Some Roman ketubot exhibit also a rich biblical iconography – scenes that were carefully selected to fit Jewish ideas and ideals and at the same time show remarkable influence of Italian Baroque art. Often the biblical heroes and episodes appear in honor of the bridal couple who bear the same first names. Individual biblical miniatures for the bridal couple appears, for example, in the 1789 ketubah in the Roman Collection: Reuben handing the mandrakes (Mandragola or “love apples”) he picked to his mother, depicted in honor of Reuben, son of Joseph Menasci, the bridegroom, while the bottom episode, featuring King Ahasuerus handing the golden scepter to Esther in honors of Esther, daughter of Hananiah Sestieri.

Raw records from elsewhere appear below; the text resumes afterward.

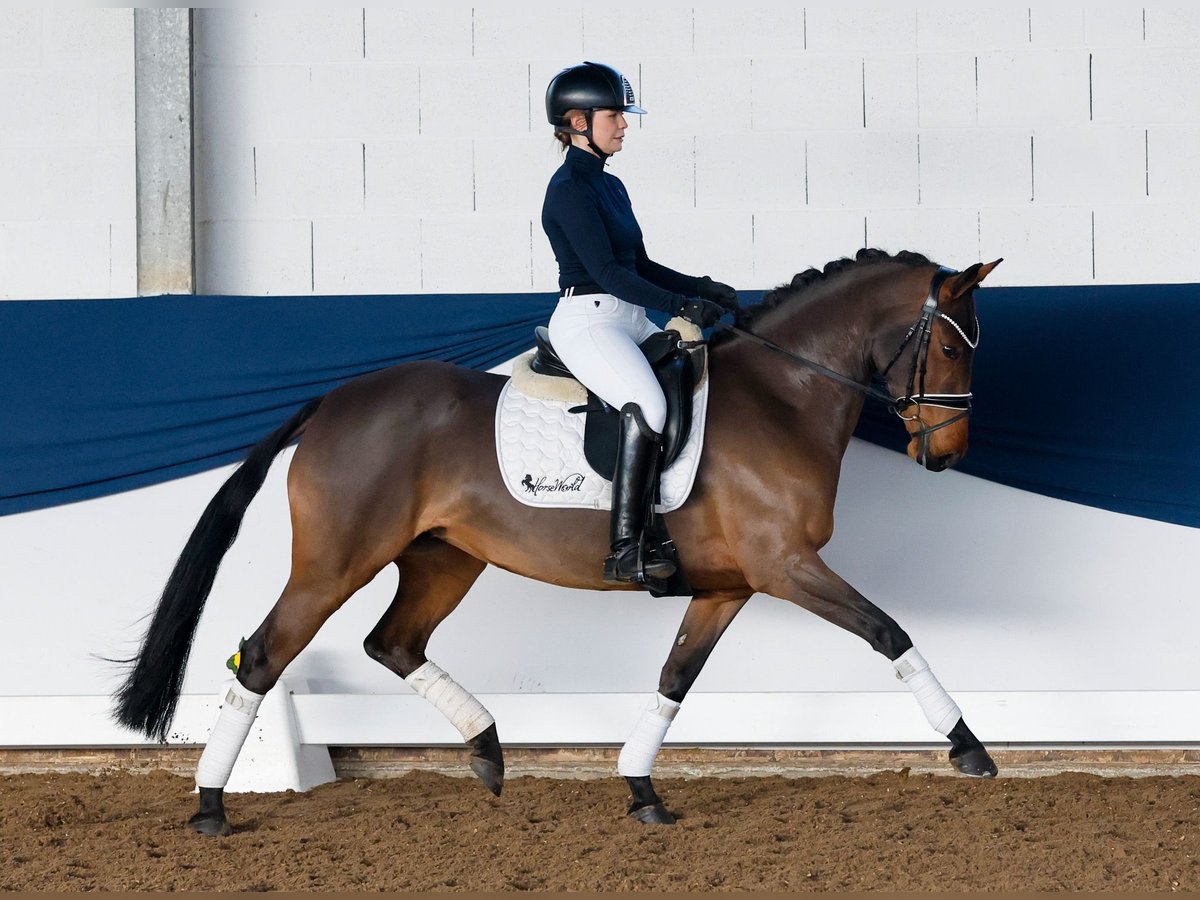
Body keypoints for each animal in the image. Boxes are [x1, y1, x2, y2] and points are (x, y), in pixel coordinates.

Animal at [114, 248, 1003, 840]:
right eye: (950, 346)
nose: (948, 454)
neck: (783, 396)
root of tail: (333, 400)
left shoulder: (729, 586)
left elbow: (675, 680)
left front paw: (642, 790)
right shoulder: (787, 566)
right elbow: (889, 631)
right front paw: (969, 750)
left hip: (444, 558)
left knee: (392, 643)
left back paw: (488, 751)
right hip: (336, 562)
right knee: (264, 655)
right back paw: (211, 807)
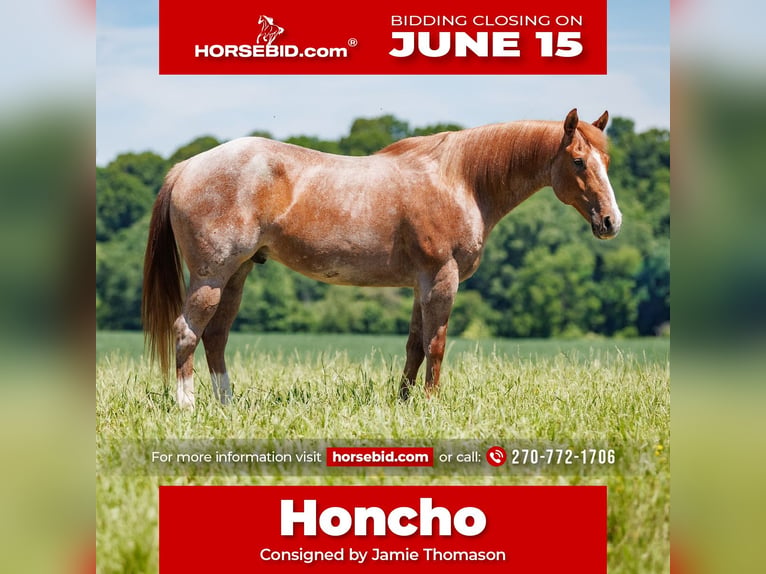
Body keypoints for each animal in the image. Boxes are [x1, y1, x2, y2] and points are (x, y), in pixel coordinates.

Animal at [142, 109, 621, 409]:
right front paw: (430, 404)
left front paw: (405, 401)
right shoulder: (441, 279)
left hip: (237, 275)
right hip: (211, 275)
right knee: (187, 331)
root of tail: (186, 167)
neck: (460, 180)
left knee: (215, 337)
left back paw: (227, 404)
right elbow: (435, 344)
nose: (611, 221)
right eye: (579, 161)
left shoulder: (420, 283)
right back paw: (187, 405)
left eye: (606, 159)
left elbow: (413, 345)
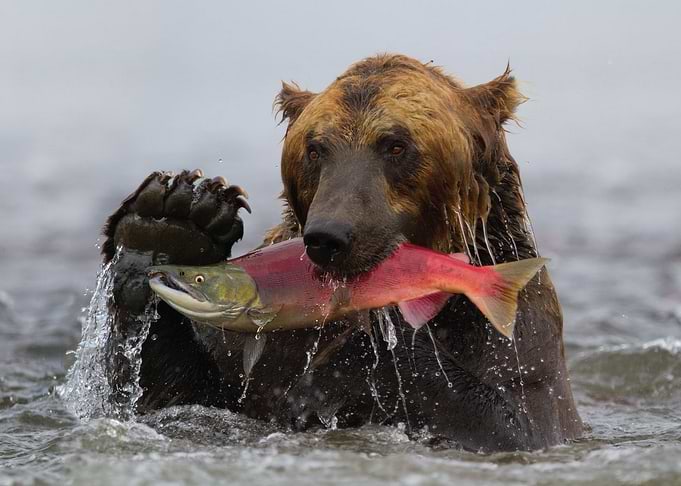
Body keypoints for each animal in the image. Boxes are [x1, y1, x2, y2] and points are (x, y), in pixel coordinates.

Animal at [101, 54, 583, 451]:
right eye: (315, 148)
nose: (329, 236)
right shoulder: (248, 355)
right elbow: (172, 398)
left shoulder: (515, 338)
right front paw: (171, 222)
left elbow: (513, 422)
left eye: (396, 145)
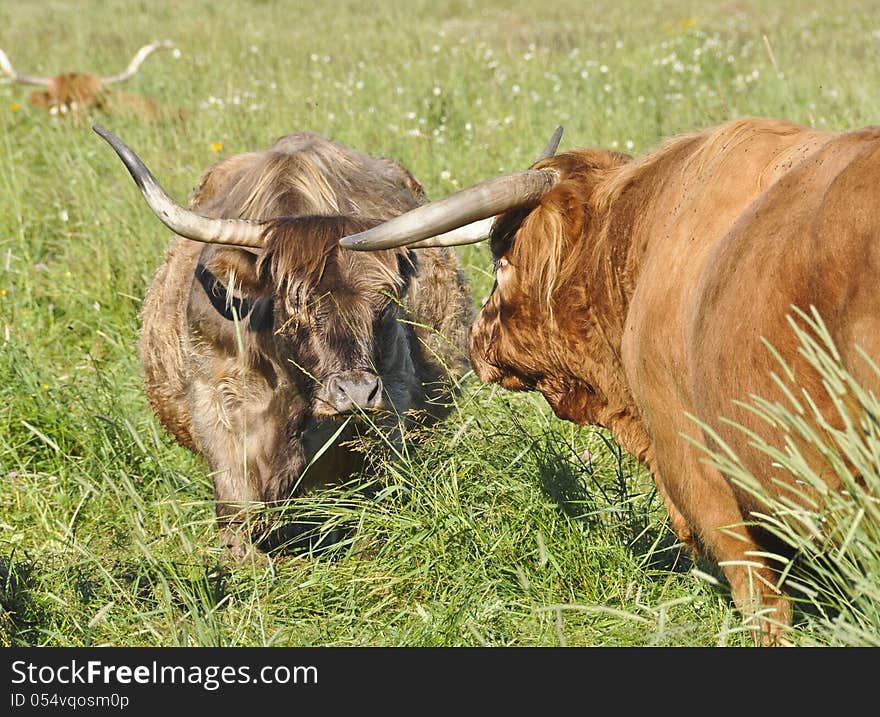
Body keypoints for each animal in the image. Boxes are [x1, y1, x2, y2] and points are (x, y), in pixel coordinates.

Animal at [94, 126, 474, 556]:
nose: (355, 393)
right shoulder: (218, 404)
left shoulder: (391, 402)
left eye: (384, 305)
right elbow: (237, 509)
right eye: (296, 307)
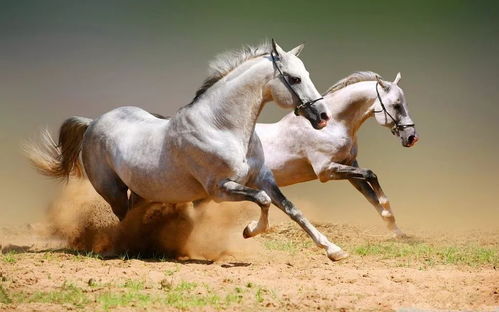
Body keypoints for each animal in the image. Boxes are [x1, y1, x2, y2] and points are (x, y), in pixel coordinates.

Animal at [28, 40, 352, 260]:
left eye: (306, 73)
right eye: (294, 78)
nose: (323, 116)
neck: (221, 127)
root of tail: (93, 122)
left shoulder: (262, 178)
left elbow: (291, 209)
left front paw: (334, 250)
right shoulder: (219, 190)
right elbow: (262, 201)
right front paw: (249, 230)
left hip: (142, 191)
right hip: (113, 190)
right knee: (123, 220)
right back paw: (129, 247)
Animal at [254, 72, 418, 244]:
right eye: (396, 105)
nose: (412, 137)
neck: (332, 127)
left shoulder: (350, 166)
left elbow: (371, 196)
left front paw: (397, 232)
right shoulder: (326, 171)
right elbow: (370, 174)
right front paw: (387, 209)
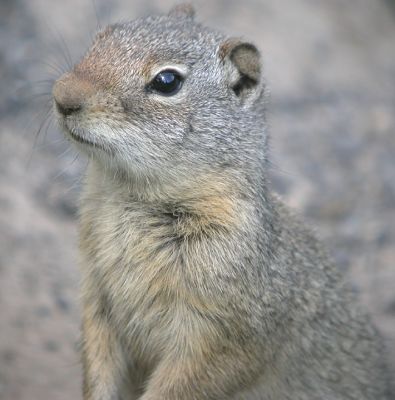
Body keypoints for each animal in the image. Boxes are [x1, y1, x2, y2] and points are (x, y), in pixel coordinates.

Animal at [51, 3, 392, 400]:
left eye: (167, 81)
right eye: (102, 37)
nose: (62, 96)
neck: (128, 195)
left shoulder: (224, 338)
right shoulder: (96, 300)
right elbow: (99, 362)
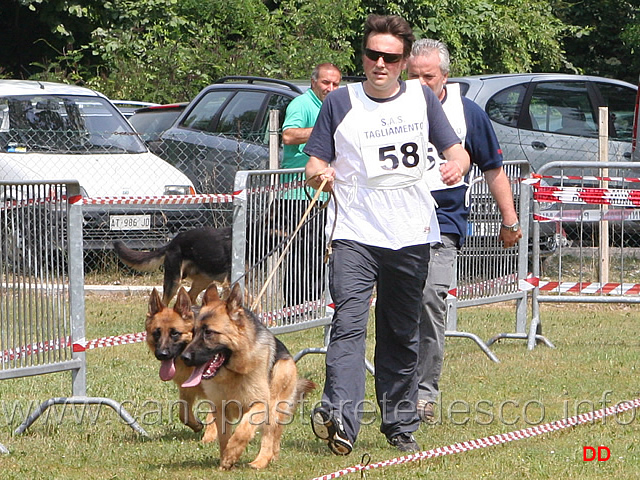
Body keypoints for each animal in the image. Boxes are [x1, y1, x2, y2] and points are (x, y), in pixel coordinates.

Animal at [146, 284, 218, 442]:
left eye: (175, 333)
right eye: (156, 333)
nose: (162, 355)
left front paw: (209, 437)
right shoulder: (186, 390)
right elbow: (183, 414)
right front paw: (197, 425)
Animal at [180, 284, 316, 470]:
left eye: (209, 333)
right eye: (193, 332)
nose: (184, 358)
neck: (233, 373)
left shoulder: (260, 405)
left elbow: (243, 430)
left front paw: (231, 454)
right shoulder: (220, 408)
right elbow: (224, 438)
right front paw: (225, 461)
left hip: (274, 402)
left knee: (269, 436)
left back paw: (261, 461)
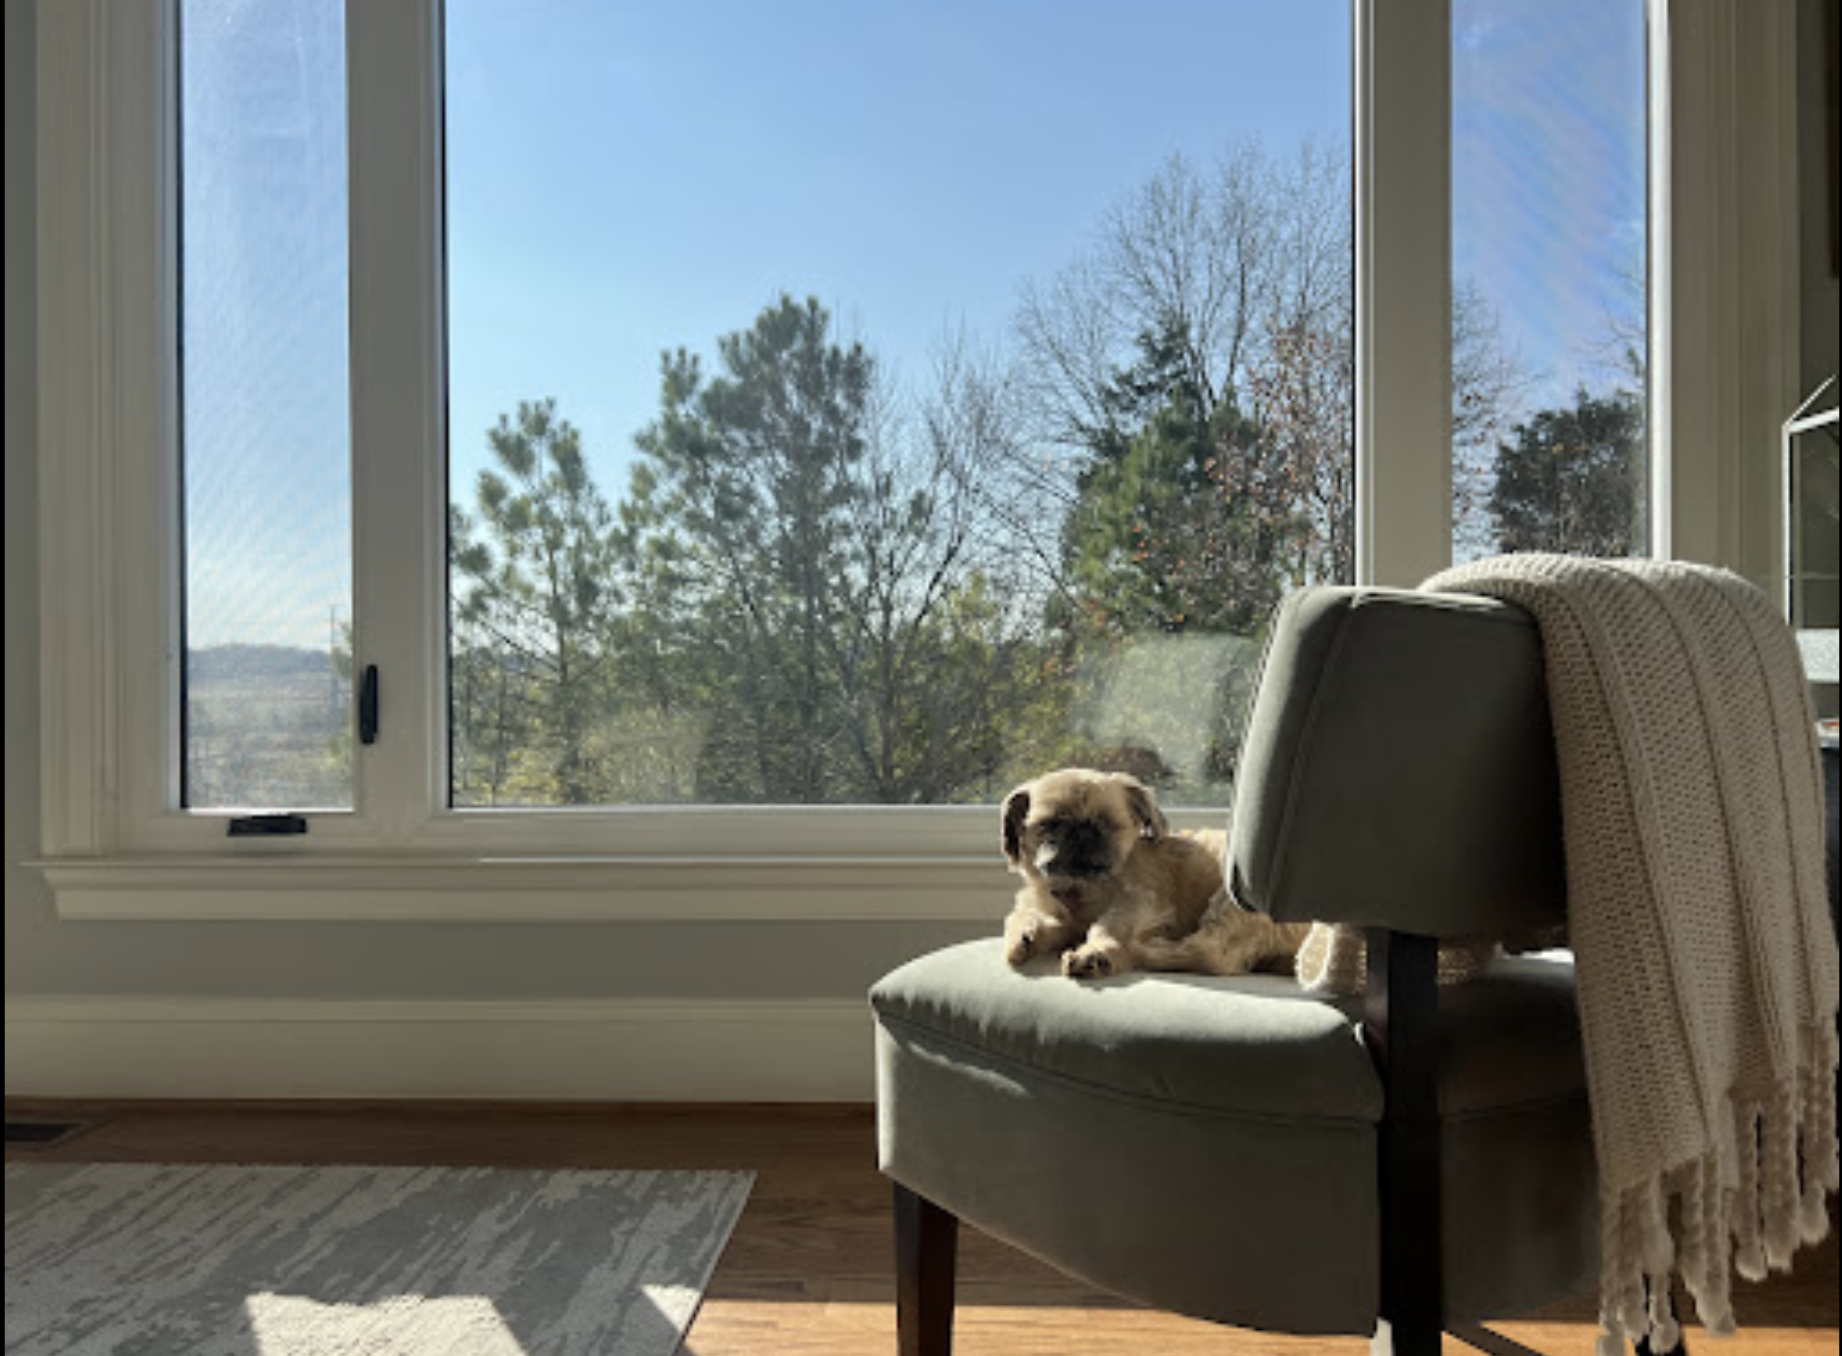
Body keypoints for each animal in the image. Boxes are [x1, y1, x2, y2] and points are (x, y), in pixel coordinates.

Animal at [1002, 766, 1304, 980]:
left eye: (1107, 824)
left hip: (1231, 902)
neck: (1081, 885)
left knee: (1209, 954)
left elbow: (1107, 925)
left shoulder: (1138, 900)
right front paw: (1023, 937)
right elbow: (1027, 918)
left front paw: (1096, 951)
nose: (1082, 832)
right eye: (1050, 824)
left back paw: (1143, 951)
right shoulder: (1052, 910)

The enrichment of the marriage contracts, even under changing circumstances, played a central role in the life of Roman Jewry, when Rome has become a true home for this beloved Jewish art form.
(Abstract and reworked from the essay by Shalom Sabar, Concordia Maritale. History and Art of the Ketubah in Rome, in O. Melasecchi - A. Spagnoletto, Antique Roman ketubot. The marriage contracts of the Jewish Community of Rome, Campisano Editore, Roma 2018.)